Comme pour une réussite le hasard a disposé les cartes, je sentais une logique interne prendre forme peu à peu il n’y a pas eu de scénario écrit au préalable, j’ai d’abord observé puis filmé sans presque passer par les mots
quand nous installons le matériel dans un endroit j’ai l’impression d’être dans mon atelier, de posséder l’espace et l’histoire sera la prise de possession de l’espace, j’ai voulu filmer l’ « espace privé » de ces cinq femmes
le tournage d’Inna a commencé le soir
elle était étendue sur le lit, je plaçais la caméra sans savoir et comme je surveillais le moniteur pour des essais d’éclairage je découvre une image qui prend pour moi valeur d’icône, j’enclenche le magnétoscope et le tournage démarre, elle est étendue sur le lit pendant la préparation, elle bavardait sans attendre de réponse, cette phrase m’a accrochée, elle a ensuite guidé l’élaboration de son portrait
le matin quand je me réveille, je me demande
si je pourrai sortir
je me lève et je m’assieds dans mon fauteuil et je me dis que le mieux c’est dans mon fauteuil, de ma vie je n’ai eu d’aussi belles pantoufles. Une femme passe et repasse une porte sans raison, ses pas dans l’escalier,
elle repasse un drap blanc, le suspend puis nous l’abandonne
Où est le drame
elle déplace les objets sur la table
Elles ne font que se déplacer, déplacer des objets, aucune action qui puisse nous édifier sur ce qu’elles font, qui elles sont, à partir de gestes anodins dans lesquels je trouve le rythme propre de chacune elle se déplace entre la table et le mur, entre la table et la fenêtre, son champ d’action est limité, le mouvement est régulier à l’intérieur du cadre, il se fait lancinant, la forme tend à se détacher du fond et à se constituer en structure autonome, le mouvement devient figure quand soudain la main s’immobilise, elle retrouve sa réalité.

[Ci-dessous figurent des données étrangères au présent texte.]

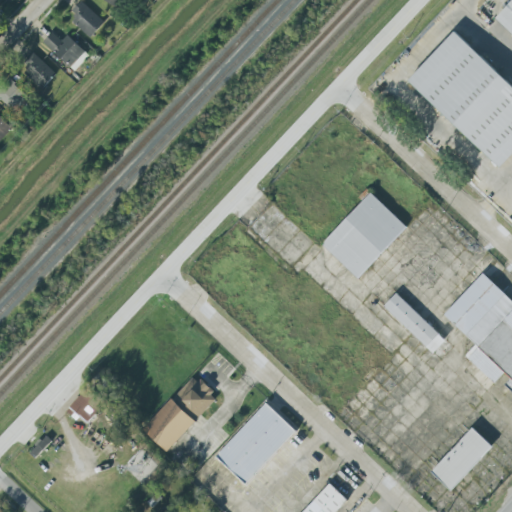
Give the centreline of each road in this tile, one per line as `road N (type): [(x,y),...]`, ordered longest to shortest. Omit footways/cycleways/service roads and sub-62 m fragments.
road 1 (tertiary): [(0,451),(427,0)]
road 2 (residential): [(422,511),(171,269)]
road 3 (residential): [(511,241),(350,87)]
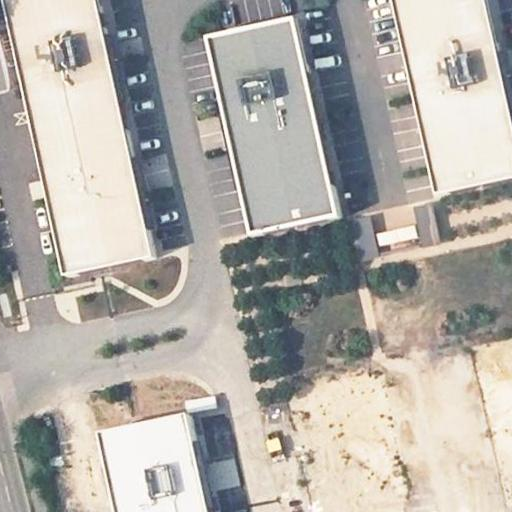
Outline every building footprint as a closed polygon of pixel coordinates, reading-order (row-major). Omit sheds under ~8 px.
[(107,0),(14,0),(69,270),(158,252),(107,0)] [(511,170),(511,102),(489,0),(397,0),(440,188),(511,170)] [(351,219),(306,20),(219,40),(263,239),(351,219)] [(417,208),(425,243),(439,240),(430,205),(417,208)] [(214,511),(190,403),(106,422),(126,511),(214,511)]
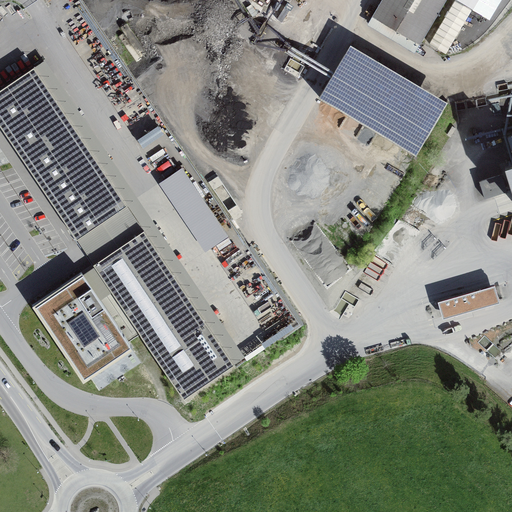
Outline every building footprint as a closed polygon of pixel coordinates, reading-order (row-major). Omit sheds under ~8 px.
[(381,0),(372,16),(419,44),(445,0),(381,0)] [(429,44),(446,53),(471,10),(455,0),(429,44)] [(344,54),(319,97),(416,154),(441,111),(344,54)] [(0,89),(0,125),(76,239),(127,205),(34,66),(0,89)] [(182,167),(163,180),(209,248),(228,236),(182,167)] [(359,205),(366,211),(394,178),(386,172),(359,205)] [(479,181),(484,198),(507,191),(502,174),(479,181)] [(144,229),(93,263),(184,397),(234,363),(144,229)] [(32,305),(83,380),(132,347),(81,272),(32,305)] [(442,316),(499,300),(495,286),(438,302),(442,316)] [(234,347),(246,366),(300,333),(274,291),(260,291),(260,304),(270,320),(270,343),(262,348),(248,348),(247,349),(243,343),(237,346),(237,341),(234,336),(234,347)]
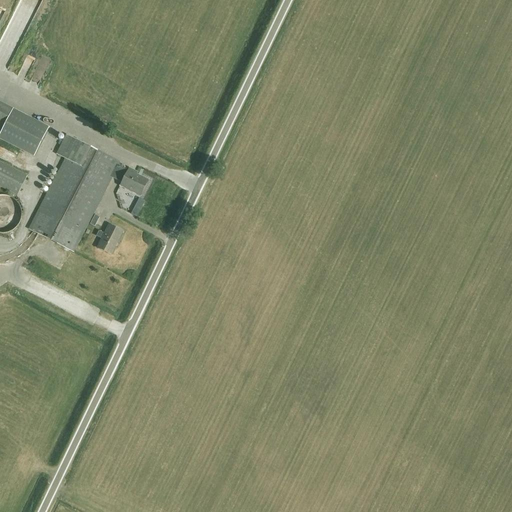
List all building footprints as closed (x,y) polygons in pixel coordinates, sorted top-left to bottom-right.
[(0,139),(34,157),(49,128),(0,102),(0,131),(1,132),(0,134),(0,139)] [(57,154),(66,158),(64,161),(62,160),(57,169),(59,171),(30,229),(74,252),(112,177),(118,165),(120,162),(67,135),(57,154)] [(26,176),(0,162),(0,185),(17,194),(26,176)] [(128,170),(118,165),(112,177),(122,182),(120,186),(140,196),(148,180),(138,175),(139,173),(129,168),(128,170)] [(2,195),(0,195),(0,232),(2,233),(6,233),(10,232),(13,230),(16,228),(18,225),(20,222),(21,219),(21,214),(21,211),(20,206),(18,203),(16,201),(13,199),(10,197),(7,196),(2,195)] [(140,210),(135,207),(131,214),(136,217),(140,210)] [(95,226),(100,217),(95,215),(90,224),(95,226)] [(102,239),(98,248),(111,255),(123,232),(109,225),(105,234),(99,231),(96,236),(102,239)]
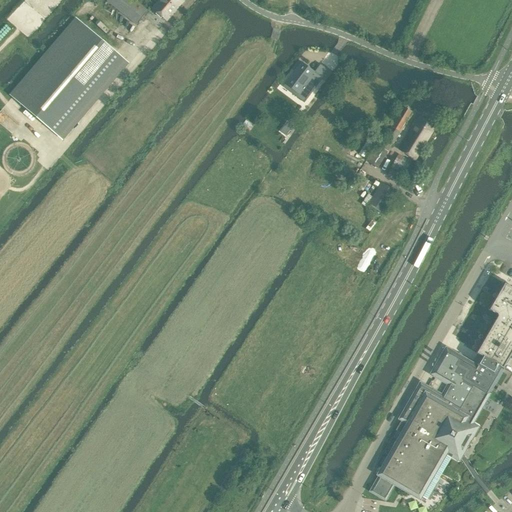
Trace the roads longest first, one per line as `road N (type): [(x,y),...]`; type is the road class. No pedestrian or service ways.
road 1 (primary): [(281,500),(506,82)]
road 2 (unclassified): [(345,511),(492,243),(511,254)]
road 3 (unclassified): [(243,0),(408,62),(506,82)]
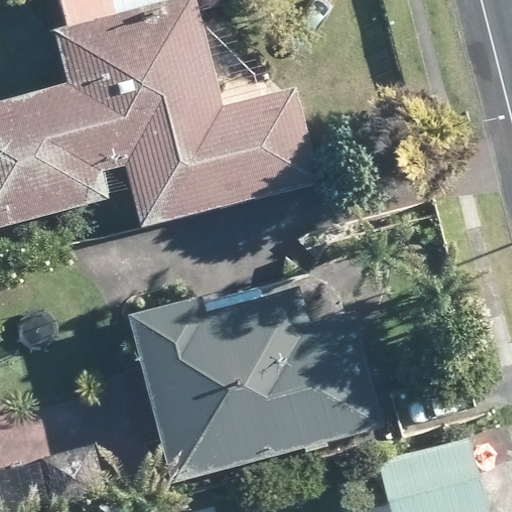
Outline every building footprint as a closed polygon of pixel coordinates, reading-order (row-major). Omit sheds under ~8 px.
[(226,0),(76,0),(82,17),(73,20),(87,72),(0,95),(0,221),(126,187),(119,161),(144,154),(161,217),(336,170),(311,79),(277,87),(239,99),(218,20),(213,3),(226,0)] [(394,393),(378,330),(370,301),(330,312),(318,272),(286,280),(228,297),(225,283),(197,292),(151,304),(162,343),(195,468),(400,414),(394,393)] [(406,511),(474,511),(502,504),(482,431),(392,456),(404,501),(406,511)] [(65,501),(119,487),(106,438),(51,452),(65,501)] [(117,440),(115,463),(139,465),(140,442),(117,440)] [(171,511),(222,511),(218,496),(171,509),(171,511)]
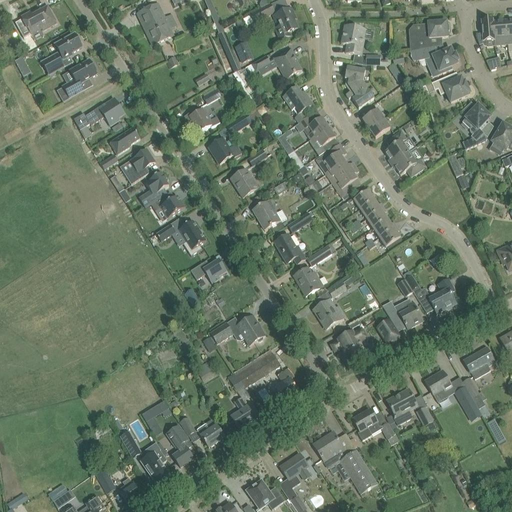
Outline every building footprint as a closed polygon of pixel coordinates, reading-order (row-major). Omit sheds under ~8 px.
[(203,0),(219,34),(224,32),(223,30),(210,0),(203,0)] [(153,47),(162,43),(173,38),(170,30),(177,27),(172,17),(165,20),(158,5),(138,15),(153,47)] [(255,24),(274,14),(270,6),(251,16),(255,24)] [(43,32),(48,29),(57,24),(48,8),(32,16),(31,14),(21,19),(26,27),(31,36),(42,30),(43,32)] [(293,18),(295,17),(291,10),(282,14),(274,18),(279,28),(275,30),(280,42),(293,36),(291,33),(298,30),(293,18)] [(236,24),(239,29),(245,26),(242,21),(236,24)] [(447,23),(444,23),(444,21),(438,22),(438,24),(428,24),(428,25),(421,26),(421,33),(416,33),(416,41),(410,41),(410,51),(410,53),(431,49),(430,40),(448,39),(448,32),(450,32),(449,25),(447,25),(447,23)] [(494,42),(493,22),(493,21),(481,22),(483,43),(494,42)] [(495,47),(507,46),(505,21),(493,22),(494,42),(495,47)] [(361,57),(364,42),(366,32),(345,28),(342,45),(348,46),(346,54),(361,57)] [(219,34),(218,35),(235,74),(241,71),(234,55),(226,37),(224,32),(219,34)] [(78,38),(76,37),(75,36),(73,37),(71,36),(67,38),(67,40),(55,47),(61,57),(58,58),(57,56),(42,64),(50,77),(65,69),(61,62),(64,61),(72,56),(71,55),(82,49),(79,44),(80,41),(78,38)] [(435,57),(434,55),(433,48),(431,49),(410,53),(412,60),(412,61),(413,61),(413,62),(414,62),(416,63),(429,60),(431,69),(432,70),(433,72),(434,72),(436,73),(438,73),(439,73),(445,70),(447,72),(451,70),(452,68),(457,65),(456,63),(458,62),(455,55),(453,56),(451,50),(435,57)] [(286,81),(293,77),(301,72),(293,59),(295,58),(291,51),(274,60),(286,81)] [(248,52),(239,55),(243,65),(252,61),(248,52)] [(403,55),(393,57),(395,66),(405,64),(403,55)] [(367,66),(379,66),(379,57),(367,57),(367,66)] [(27,66),(23,58),(15,62),(19,70),(27,66)] [(179,66),(176,58),(169,61),(172,69),(179,66)] [(256,74),(270,65),(266,58),(252,66),(256,74)] [(91,65),(89,62),(70,73),(75,81),(63,88),(63,89),(57,92),(63,104),(84,92),(80,85),(97,76),(95,73),(96,72),(95,70),(94,67),(92,65),(91,65)] [(366,72),(357,71),(347,69),(345,80),(349,81),(348,86),(356,98),(352,101),(359,110),(374,100),(363,84),(366,72)] [(401,88),(404,86),(406,85),(397,71),(392,74),(401,88)] [(450,104),(459,101),(469,97),(468,95),(470,95),(465,83),(463,84),(461,79),(459,80),(457,74),(447,78),(418,91),(421,97),(439,90),(441,96),(445,93),(450,104)] [(199,87),(210,81),(207,75),(195,82),(199,87)] [(299,125),(308,119),(304,113),(314,107),(307,97),(304,99),(297,89),(283,99),(292,112),(293,111),(297,117),(295,119),(299,125)] [(207,106),(220,98),(216,92),(204,99),(207,106)] [(476,109),(471,104),(461,115),(466,120),(463,123),(471,131),(471,133),(471,134),(473,136),(471,138),(477,143),(484,135),(479,130),(491,119),(485,113),(487,112),(481,107),(480,108),(478,107),(476,109)] [(84,115),(74,121),(80,132),(90,126),(91,127),(105,119),(111,128),(120,122),(119,121),(119,120),(125,116),(117,105),(108,110),(105,105),(85,118),(84,115)] [(217,118),(212,121),(205,109),(202,111),(198,113),(190,118),(189,115),(185,118),(185,119),(186,119),(185,118),(189,116),(190,118),(193,124),(199,135),(211,128),(211,129),(220,125),(217,118)] [(369,130),(384,121),(377,111),(371,115),(363,121),(369,130)] [(247,114),(226,128),(232,136),(253,123),(247,114)] [(311,141),(329,129),(322,119),(314,124),(309,118),(308,119),(299,125),(304,132),(309,128),(312,134),(308,137),(311,141)] [(376,140),(384,134),(390,130),(384,121),(369,130),(376,140)] [(403,128),(407,135),(412,131),(408,125),(403,128)] [(508,148),(511,150),(511,128),(508,125),(507,127),(503,125),(492,144),(506,152),(508,148)] [(293,129),(277,140),(281,146),(288,141),(287,139),(293,135),(293,129)] [(318,142),(322,148),(336,139),(329,129),(311,141),(313,146),(318,142)] [(130,149),(129,148),(140,140),(133,130),(115,142),(119,149),(114,152),(117,157),(130,149)] [(393,165),(409,154),(402,144),(407,141),(401,133),(387,143),(391,150),(385,154),(393,165)] [(219,143),(211,148),(217,158),(216,159),(220,166),(229,161),(232,158),(234,160),(242,155),(236,146),(230,149),(224,140),(223,141),(219,143)] [(71,142),(62,147),(70,161),(79,155),(71,142)] [(326,176),(345,163),(342,158),(347,155),(340,145),(330,152),(316,162),(320,167),(326,176)] [(253,167),(267,158),(263,151),(249,161),(253,167)] [(131,163),(121,169),(125,176),(124,176),(131,187),(149,175),(146,170),(149,168),(155,164),(147,152),(130,163),(131,163)] [(288,156),(298,171),(304,167),(294,152),(288,156)] [(411,179),(420,174),(426,169),(421,161),(416,164),(409,154),(393,165),(401,177),(407,173),(411,179)] [(448,158),(457,178),(464,175),(461,169),(463,169),(466,167),(467,164),(466,160),(463,158),(459,159),(457,161),(455,155),(448,158)] [(114,157),(101,166),(105,172),(118,163),(114,157)] [(332,185),(356,168),(353,164),(348,167),(345,163),(326,176),(332,185)] [(350,193),(353,192),(361,186),(354,176),(359,173),(356,168),(332,185),(338,194),(347,188),(350,193)] [(243,200),(251,194),(258,190),(247,171),(241,175),(233,180),(240,191),(238,192),(243,200)] [(150,193),(139,200),(146,210),(151,207),(163,199),(168,196),(164,191),(169,188),(167,184),(168,183),(162,174),(150,183),(146,186),(150,193)] [(459,180),(463,191),(470,188),(465,177),(459,180)] [(313,193),(320,188),(316,183),(309,188),(313,193)] [(276,196),(287,190),(283,184),(273,191),(276,196)] [(360,211),(375,201),(367,189),(362,192),(364,194),(354,201),(360,211)] [(163,199),(151,207),(155,213),(161,209),(168,221),(185,210),(177,198),(166,205),(163,199)] [(282,211),(278,213),(271,201),(262,206),(253,211),(265,232),(287,219),(282,211)] [(367,221),(384,209),(381,205),(378,206),(375,201),(360,211),(367,221)] [(373,230),(388,220),(384,215),(387,213),(384,209),(367,221),(373,230)] [(312,221),(310,219),(313,217),(311,212),(308,214),(288,227),(293,234),(312,221)] [(380,239),(397,228),(394,223),(391,225),(388,220),(373,230),(380,239)] [(351,231),(360,225),(358,221),(353,225),(354,228),(351,230),(351,231)] [(193,223),(179,232),(187,243),(183,246),(191,258),(202,251),(200,247),(206,243),(193,223)] [(354,234),(357,232),(363,228),(360,225),(351,231),(354,234)] [(171,227),(156,236),(161,243),(176,234),(171,227)] [(386,249),(392,245),(401,239),(397,234),(399,232),(397,228),(380,239),(386,249)] [(298,247),(295,248),(289,237),(284,240),(275,245),(287,265),(294,261),(297,266),(306,261),(298,247)] [(332,255),(331,255),(336,252),(332,246),(328,249),(327,248),(308,261),(312,268),(332,255)] [(511,249),(510,251),(509,253),(500,257),(503,264),(506,265),(509,273),(511,271),(511,249)] [(219,278),(226,274),(219,262),(210,267),(207,262),(191,273),(197,282),(207,276),(212,285),(220,280),(219,278)] [(357,264),(347,265),(347,273),(357,272),(357,264)] [(315,272),(311,275),(308,270),(294,278),(306,298),(315,293),(320,290),(324,287),(315,272)] [(412,276),(406,281),(413,293),(420,304),(421,304),(425,301),(430,298),(425,290),(421,290),(412,276)] [(351,286),(350,285),(347,281),(342,284),(329,293),(333,300),(347,291),(345,289),(351,286)] [(406,281),(398,286),(406,298),(413,293),(406,281)] [(430,301),(435,311),(437,315),(456,305),(450,294),(455,292),(449,281),(440,285),(438,286),(442,294),(430,301)] [(201,303),(197,296),(191,300),(187,294),(184,296),(192,308),(201,303)] [(410,300),(394,309),(399,318),(400,317),(408,331),(423,323),(415,309),(412,302),(410,302),(410,300)] [(326,331),(340,322),(347,318),(339,307),(336,309),(331,301),(314,312),(326,331)] [(240,326),(237,328),(245,340),(249,347),(257,343),(259,344),(263,341),(263,339),(266,337),(253,317),(245,323),(240,326)] [(385,331),(380,334),(388,347),(401,339),(389,321),(382,326),(385,331)] [(226,325),(210,335),(217,346),(222,353),(224,352),(220,344),(233,336),(231,332),(226,325)] [(359,344),(367,339),(362,330),(354,334),(353,332),(337,341),(338,342),(331,346),(335,353),(341,349),(346,357),(342,359),(346,366),(352,362),(354,365),(364,359),(362,356),(365,355),(359,344)] [(511,333),(500,340),(505,349),(510,356),(511,355),(511,333)] [(207,350),(214,345),(210,339),(203,344),(207,350)] [(495,364),(492,358),(487,350),(464,363),(471,375),(475,382),(491,373),(487,368),(495,364)] [(263,356),(234,374),(235,374),(244,389),(280,366),(273,355),(265,360),(263,356)] [(210,362),(195,370),(201,380),(215,372),(210,362)] [(276,390),(278,393),(283,402),(298,392),(290,381),(294,378),(289,370),(281,376),(278,377),(284,385),(276,390)] [(453,390),(448,381),(443,373),(425,383),(433,397),(438,404),(448,398),(446,394),(453,390)] [(235,374),(229,378),(231,381),(238,393),(244,389),(235,374)] [(470,380),(463,384),(465,388),(474,404),(478,409),(479,411),(485,407),(483,402),(479,396),(470,380)] [(465,388),(455,394),(467,415),(478,409),(474,404),(465,388)] [(271,399),(267,391),(261,393),(265,401),(271,399)] [(417,407),(414,400),(409,391),(400,396),(402,398),(389,405),(394,415),(386,419),(392,430),(413,420),(409,412),(417,407)] [(255,420),(249,411),(247,408),(242,400),(235,404),(241,412),(232,418),(239,430),(255,420)] [(429,434),(437,430),(426,409),(417,414),(424,429),(426,428),(429,434)] [(151,430),(155,427),(160,423),(150,411),(141,417),(151,430)] [(371,412),(353,422),(358,430),(360,433),(358,435),(363,443),(373,437),(370,433),(368,429),(377,424),(378,424),(371,412)] [(188,437),(196,433),(188,420),(180,424),(188,437)] [(224,439),(219,431),(212,421),(206,425),(197,431),(201,438),(209,450),(224,439)] [(392,447),(398,444),(388,425),(382,429),(392,447)] [(180,469),(194,460),(186,449),(184,446),(190,442),(179,427),(166,437),(178,454),(173,458),(175,461),(180,469)] [(121,439),(128,451),(133,460),(141,455),(129,434),(121,439)] [(333,434),(314,447),(319,455),(325,463),(329,470),(341,463),(361,497),(378,486),(362,460),(357,452),(348,457),(333,434)] [(355,437),(350,440),(355,447),(360,444),(355,437)] [(167,462),(166,461),(161,452),(155,456),(154,455),(142,463),(157,485),(169,477),(162,466),(167,462)] [(308,468),(305,464),(300,456),(280,469),(289,481),(286,483),(291,491),(301,484),(296,477),(300,474),(305,481),(310,477),(306,470),(308,468)] [(104,471),(96,476),(107,495),(115,490),(104,471)] [(125,487),(119,492),(122,497),(128,505),(141,496),(136,488),(134,486),(134,487),(129,480),(128,480),(123,484),(125,487)] [(286,503),(282,497),(276,489),(270,493),(262,481),(246,492),(256,506),(254,507),(255,509),(257,508),(260,511),(268,506),(272,511),(286,503)] [(13,511),(28,501),(24,494),(7,505),(11,511),(12,510),(13,511)] [(99,511),(105,508),(100,502),(96,497),(85,504),(87,508),(81,511),(76,511),(73,507),(66,511),(99,511)] [(307,511),(306,511),(307,510),(298,498),(291,503),(290,505),(290,507),(293,511),(307,511)] [(471,510),(478,506),(474,500),(467,504),(471,510)]
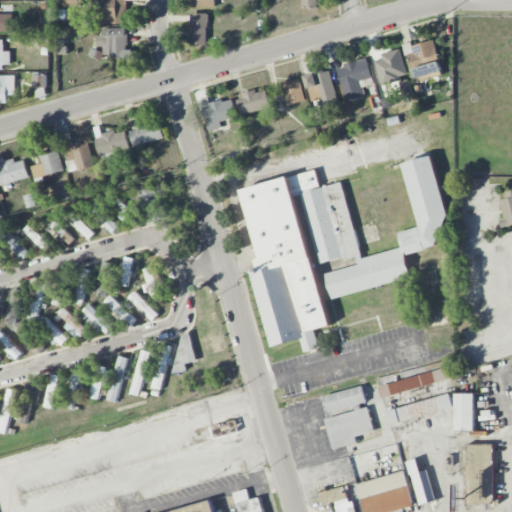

Ce (film) est présenté sans sous-titres, le sens des mots est d’un intérêt relatif, les dialogues sont là comme des bavardages et peu importe la langue, la sonorité de la voix, les intonations donnent plus de sens si l’on dégage les mots de leur signification, quand à la fin, la petite fille crée un jeu, elle épelle les lettres et parfois celles-ci reliées l’une à l’autre prennent un sens, ce sont les mots d’une phrase, elle a mis en jeu la structure-même du (film).